Your task: When a line in the listing below contains the word "down", return a copy of that line.

Data:
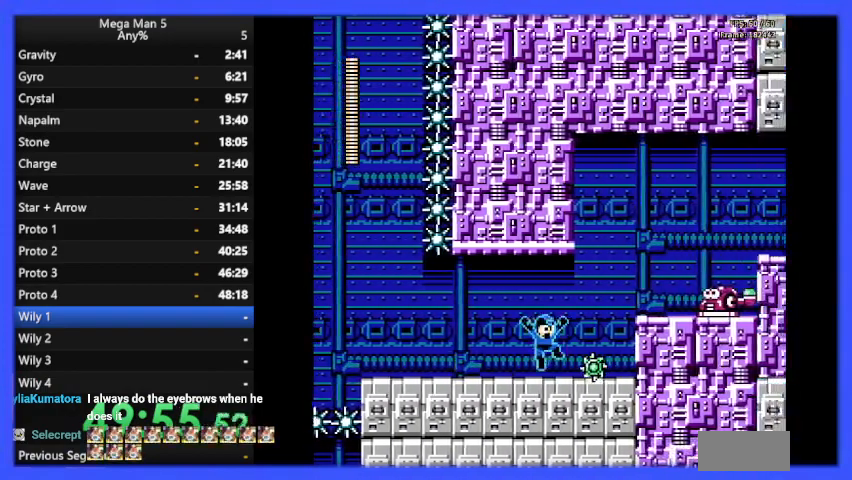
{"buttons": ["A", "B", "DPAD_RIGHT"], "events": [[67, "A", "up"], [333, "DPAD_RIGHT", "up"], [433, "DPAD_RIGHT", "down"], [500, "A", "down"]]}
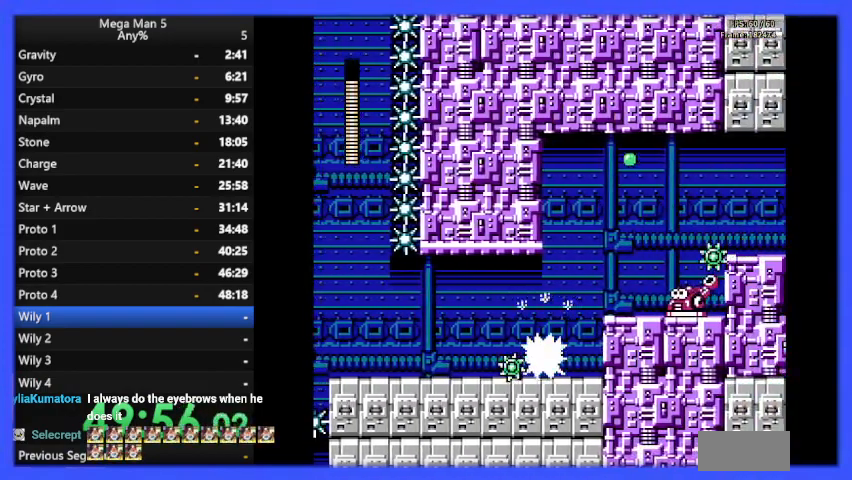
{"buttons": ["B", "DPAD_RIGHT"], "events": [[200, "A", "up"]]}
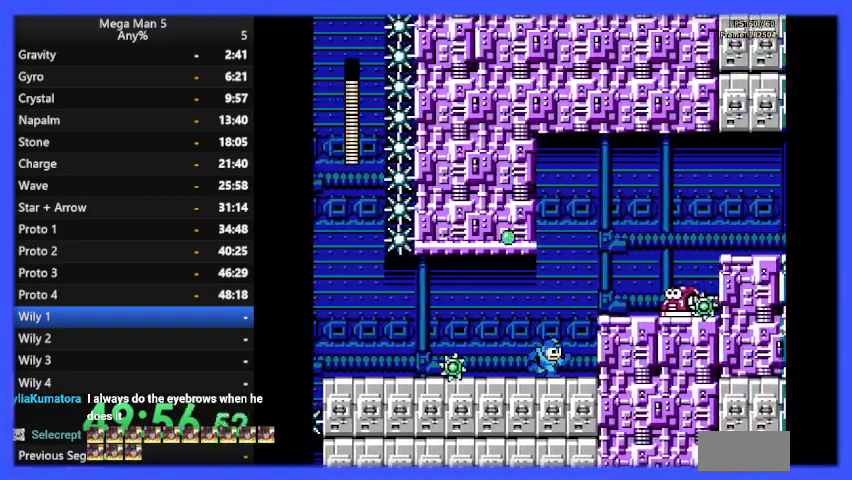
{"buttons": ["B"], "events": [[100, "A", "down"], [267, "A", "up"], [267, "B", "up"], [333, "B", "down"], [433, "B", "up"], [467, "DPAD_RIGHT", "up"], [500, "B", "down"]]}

Answer box:
{"buttons": ["A", "B", "DPAD_RIGHT"], "events": [[67, "A", "up"], [333, "DPAD_RIGHT", "up"], [433, "DPAD_RIGHT", "down"], [500, "A", "down"]]}
{"buttons": ["B"], "events": [[100, "A", "down"], [267, "A", "up"], [267, "B", "up"], [333, "B", "down"], [433, "B", "up"], [467, "DPAD_RIGHT", "up"], [500, "B", "down"]]}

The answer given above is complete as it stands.